RECORDS SHOWN Start Marker

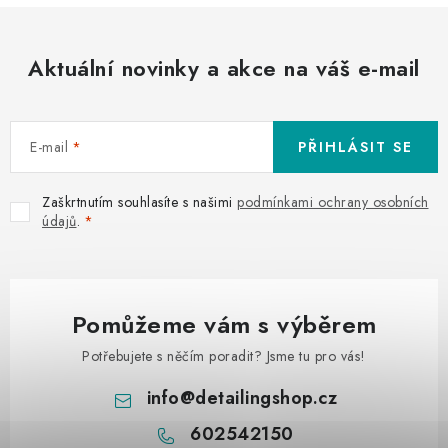
Aktuální novinky a akce na váš e-mail
E-mail
PŘIHLÁSIT SE
Zaškrtnutím souhlasíte s našimi
podmínkami ochrany osobních
údajů
.
Pomůžeme vám s výběrem
Potřebujete s něčím poradit? Jsme tu pro vás!
info
@
detailingshop.cz
602542150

RECORDS SHOWN End Marker

- ABOUT THIS EXERCISE
Replace "PŘIHLÁSIT SE" with "ODEBÍRAT" in the text of the records, and write the lines out again with nothing else changed. Leave the pictures out.

- WRITTEN REPLY
Aktuální novinky a akce na váš e-mail
E-mail
ODEBÍRAT
Zaškrtnutím souhlasíte s našimi
podmínkami ochrany osobních
údajů
.
Pomůžeme vám s výběrem
Potřebujete s něčím poradit? Jsme tu pro vás!
info
@
detailingshop.cz
602542150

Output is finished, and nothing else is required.